I quattrini furono raccolti e consegnati a
Lodovico, che li incartocciò nel giornale che aveva in mano, e disse: – Bravi
ragazzi!... questo fa meglio del punch!
I bravi ragazzi si sbandarono chi qua, chi là,
ciascuno alla volta della propria abitazione, e Lodovico con l'altro studente
di medicina e Carlo Morini andarono dal povero strillone infermo.
No: Carlo non si sarebbe figurato mai, come al
di sopra d'un quinto piano, per una scaletta ripida e buia, si arrivasse in un
angusto corridoio dagli usci che davano in povere, chiatte stanzucce di sotto
il tetto!... E quando entrò nella cameruccia ove giaceva il malato, ebbe una
violenta stretta al cuore. Come mai si poteva vivere in una stanza simile, che
in certi punti bisognava chinare la persona per non cozzare il capo contro il
soffitto?... E con la finestruccia che dava aria e luce, su in alto, che si
doveva montare su una sedia per aprire e chiudere i vetri?
Il malato giaceva nel suo lettuccio, povero ma
pulito, dalla coperta di cotone a scacchi bianchi e turchini.
La vecchia vicina, di cui aveva parlato Lolli,
un po' sorpresa da quell'invasione, si affannava per avvicinare le sedie e si
scusava mormorando: – Siamo povera gente noi! e non c'è troppa roba in casa!

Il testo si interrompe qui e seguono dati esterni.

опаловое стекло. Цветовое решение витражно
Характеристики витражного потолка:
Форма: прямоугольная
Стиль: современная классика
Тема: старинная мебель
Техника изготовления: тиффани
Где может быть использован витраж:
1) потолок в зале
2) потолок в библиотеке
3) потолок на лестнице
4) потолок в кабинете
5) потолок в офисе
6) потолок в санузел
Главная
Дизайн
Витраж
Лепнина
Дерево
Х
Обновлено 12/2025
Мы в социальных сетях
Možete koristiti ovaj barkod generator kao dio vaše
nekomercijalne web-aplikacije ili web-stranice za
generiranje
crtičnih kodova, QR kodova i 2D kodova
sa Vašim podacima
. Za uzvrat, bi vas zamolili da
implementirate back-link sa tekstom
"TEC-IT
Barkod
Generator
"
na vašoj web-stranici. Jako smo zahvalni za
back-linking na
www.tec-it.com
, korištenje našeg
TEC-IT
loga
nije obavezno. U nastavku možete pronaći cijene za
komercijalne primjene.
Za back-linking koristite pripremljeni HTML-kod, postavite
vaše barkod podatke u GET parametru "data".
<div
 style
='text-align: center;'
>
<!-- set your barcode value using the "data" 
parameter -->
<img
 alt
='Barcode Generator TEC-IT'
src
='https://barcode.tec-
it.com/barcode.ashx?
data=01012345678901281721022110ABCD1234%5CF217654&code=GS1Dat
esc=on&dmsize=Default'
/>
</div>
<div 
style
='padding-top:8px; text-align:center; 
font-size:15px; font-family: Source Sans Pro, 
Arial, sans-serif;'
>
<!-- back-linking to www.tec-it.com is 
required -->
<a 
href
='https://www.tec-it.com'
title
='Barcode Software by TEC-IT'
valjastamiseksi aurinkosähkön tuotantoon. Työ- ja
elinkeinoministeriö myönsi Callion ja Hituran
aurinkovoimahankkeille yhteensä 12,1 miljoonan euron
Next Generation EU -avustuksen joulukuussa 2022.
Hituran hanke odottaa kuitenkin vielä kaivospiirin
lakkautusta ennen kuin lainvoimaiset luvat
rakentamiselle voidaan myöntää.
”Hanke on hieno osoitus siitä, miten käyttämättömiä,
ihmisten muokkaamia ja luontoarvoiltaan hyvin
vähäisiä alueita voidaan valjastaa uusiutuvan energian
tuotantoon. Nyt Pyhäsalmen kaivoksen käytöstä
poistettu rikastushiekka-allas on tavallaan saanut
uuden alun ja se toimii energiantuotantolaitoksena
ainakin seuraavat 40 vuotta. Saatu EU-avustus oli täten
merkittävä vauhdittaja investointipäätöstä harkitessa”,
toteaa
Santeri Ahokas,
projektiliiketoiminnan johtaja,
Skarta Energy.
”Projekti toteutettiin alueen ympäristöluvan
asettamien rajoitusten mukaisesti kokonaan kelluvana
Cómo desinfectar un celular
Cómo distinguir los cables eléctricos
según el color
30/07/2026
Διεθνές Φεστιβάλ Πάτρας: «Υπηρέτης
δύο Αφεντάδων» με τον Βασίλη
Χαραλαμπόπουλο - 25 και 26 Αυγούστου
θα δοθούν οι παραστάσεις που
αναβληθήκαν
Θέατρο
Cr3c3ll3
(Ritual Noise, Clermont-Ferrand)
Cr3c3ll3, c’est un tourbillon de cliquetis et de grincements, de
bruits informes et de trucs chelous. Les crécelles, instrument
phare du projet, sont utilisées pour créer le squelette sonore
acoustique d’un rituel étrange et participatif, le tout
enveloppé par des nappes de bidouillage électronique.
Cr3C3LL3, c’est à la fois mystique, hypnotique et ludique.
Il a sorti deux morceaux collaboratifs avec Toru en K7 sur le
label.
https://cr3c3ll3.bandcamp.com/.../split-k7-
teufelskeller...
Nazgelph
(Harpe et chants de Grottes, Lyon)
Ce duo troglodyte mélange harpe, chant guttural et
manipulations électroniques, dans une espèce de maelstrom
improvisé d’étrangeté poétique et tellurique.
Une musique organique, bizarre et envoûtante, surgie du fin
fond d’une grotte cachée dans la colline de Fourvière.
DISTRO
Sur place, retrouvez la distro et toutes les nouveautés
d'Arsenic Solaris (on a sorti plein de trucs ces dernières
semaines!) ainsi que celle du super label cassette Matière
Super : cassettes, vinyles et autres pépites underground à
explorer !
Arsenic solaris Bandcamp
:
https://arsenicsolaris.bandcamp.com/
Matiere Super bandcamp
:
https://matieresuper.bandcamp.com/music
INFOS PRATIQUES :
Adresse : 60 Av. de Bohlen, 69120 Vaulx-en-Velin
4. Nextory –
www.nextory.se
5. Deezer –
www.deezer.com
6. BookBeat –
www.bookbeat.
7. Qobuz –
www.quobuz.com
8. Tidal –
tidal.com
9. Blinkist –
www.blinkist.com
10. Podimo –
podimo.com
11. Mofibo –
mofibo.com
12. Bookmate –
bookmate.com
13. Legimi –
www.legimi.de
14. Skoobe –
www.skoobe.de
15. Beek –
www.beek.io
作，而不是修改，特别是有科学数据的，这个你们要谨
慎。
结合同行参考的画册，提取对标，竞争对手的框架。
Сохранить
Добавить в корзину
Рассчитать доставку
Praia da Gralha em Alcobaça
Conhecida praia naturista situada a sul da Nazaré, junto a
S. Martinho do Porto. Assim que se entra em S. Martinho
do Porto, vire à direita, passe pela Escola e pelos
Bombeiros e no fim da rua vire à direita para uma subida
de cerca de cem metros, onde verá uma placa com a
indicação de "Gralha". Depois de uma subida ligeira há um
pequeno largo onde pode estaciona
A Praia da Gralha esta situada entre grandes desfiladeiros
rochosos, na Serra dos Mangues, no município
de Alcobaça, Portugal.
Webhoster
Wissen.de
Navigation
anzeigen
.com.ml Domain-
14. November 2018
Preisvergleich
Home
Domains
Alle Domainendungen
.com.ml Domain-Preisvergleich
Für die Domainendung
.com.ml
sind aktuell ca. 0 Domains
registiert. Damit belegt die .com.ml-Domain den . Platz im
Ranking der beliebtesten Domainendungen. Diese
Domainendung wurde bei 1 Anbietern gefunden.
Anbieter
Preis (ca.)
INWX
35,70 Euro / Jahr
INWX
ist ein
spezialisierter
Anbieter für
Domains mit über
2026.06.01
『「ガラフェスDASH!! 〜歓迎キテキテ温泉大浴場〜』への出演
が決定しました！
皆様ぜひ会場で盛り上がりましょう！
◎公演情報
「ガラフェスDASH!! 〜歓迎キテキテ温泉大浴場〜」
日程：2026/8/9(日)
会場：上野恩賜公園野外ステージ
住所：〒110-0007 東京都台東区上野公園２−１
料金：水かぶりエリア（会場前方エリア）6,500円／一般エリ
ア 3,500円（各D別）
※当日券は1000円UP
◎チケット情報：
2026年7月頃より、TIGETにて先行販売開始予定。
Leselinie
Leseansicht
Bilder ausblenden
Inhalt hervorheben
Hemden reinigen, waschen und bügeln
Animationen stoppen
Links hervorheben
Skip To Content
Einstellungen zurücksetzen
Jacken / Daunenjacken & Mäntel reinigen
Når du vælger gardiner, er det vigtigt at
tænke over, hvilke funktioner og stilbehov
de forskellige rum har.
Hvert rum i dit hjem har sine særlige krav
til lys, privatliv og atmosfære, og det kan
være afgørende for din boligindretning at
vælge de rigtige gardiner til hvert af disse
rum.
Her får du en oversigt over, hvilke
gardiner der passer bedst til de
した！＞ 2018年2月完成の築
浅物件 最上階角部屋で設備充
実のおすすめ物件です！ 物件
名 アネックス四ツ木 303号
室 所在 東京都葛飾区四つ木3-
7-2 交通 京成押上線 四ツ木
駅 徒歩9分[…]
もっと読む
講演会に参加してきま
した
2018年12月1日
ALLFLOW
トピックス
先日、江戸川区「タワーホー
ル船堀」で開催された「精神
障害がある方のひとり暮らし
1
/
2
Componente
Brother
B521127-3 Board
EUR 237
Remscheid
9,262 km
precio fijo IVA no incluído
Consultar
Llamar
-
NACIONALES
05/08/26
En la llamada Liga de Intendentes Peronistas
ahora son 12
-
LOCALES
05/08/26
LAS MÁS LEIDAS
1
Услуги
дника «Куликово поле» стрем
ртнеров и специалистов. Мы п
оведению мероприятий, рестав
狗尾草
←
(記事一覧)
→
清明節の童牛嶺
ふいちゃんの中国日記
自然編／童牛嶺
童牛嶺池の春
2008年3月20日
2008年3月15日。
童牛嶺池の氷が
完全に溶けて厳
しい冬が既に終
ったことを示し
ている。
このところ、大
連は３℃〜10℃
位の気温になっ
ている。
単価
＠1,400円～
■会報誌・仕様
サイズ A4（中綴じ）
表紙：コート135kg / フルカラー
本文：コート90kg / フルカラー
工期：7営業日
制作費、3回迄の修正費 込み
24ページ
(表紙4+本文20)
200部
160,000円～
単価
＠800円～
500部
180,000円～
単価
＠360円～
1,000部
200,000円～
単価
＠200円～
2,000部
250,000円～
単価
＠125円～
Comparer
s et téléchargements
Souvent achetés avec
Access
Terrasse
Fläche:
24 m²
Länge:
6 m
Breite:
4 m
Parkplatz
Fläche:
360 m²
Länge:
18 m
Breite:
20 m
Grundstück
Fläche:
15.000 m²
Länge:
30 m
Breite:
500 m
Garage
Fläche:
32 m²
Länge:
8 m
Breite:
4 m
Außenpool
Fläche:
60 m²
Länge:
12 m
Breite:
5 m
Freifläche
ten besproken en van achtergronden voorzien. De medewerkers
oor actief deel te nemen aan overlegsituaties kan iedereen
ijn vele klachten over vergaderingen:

Intanto Lolli e l'altro studente in medicina,
visitavano il malato, che non aveva nulla di grave, ma che era obbligato al
letto.
Quando Lolli sciolse il cartoccio e consegnò il
poco danaro al malato che non finiva di ringraziare, Carlo si sentì arrossire.
Gli faceva pena di sentirsi dir grazie per pochi quattrini; quasi ne era
mortificato. Oh se avesse potuto disporre come prima d'una grossa mesata!... E
dire che allora, quando era ricco, non ci pensava che vi potessero essere dei
poverelli, dei malati bisognosi di soccorso!...
Con la mano in tasca, toccava e ritoccava il
portafogli nel quale era giusto appena appena il necessario per finire il mese.
– Ha bisogno di nutrimento! – sentì che diceva
Lolli al compagno – ha bisogno di carne e di un po' di vino!...
– Senza carne e senza vino egli è pur stato una
settimana quell'ottimo Lolli! pensò Carlo. – E – soggiunse sempre fra sé – si
può vivere a maccheroni e ad acqua fresca per alcuni giorni senza cadere in
languore.
Trasse bravamente il portafogli, ne levò dieci
lire e porgendole alla vecchia: – Comperate carne e vino per il malato! – disse
sottovoce.
Ma fu udito. E il malato tiratosi a sedere sul
letto: – Che Iddio lo benedica, signorino! – mormorò – e soddisfi al suo
desiderio più grande.
Uscendo da quella camera, i tre giovani
cercarono invano di scherzare e dire barzellette. Erano commossi dalla miseria
veduta e anche dalla dolce e sempre un po' melanconica soddisfazione di aver
recato conforto a un proprio simile!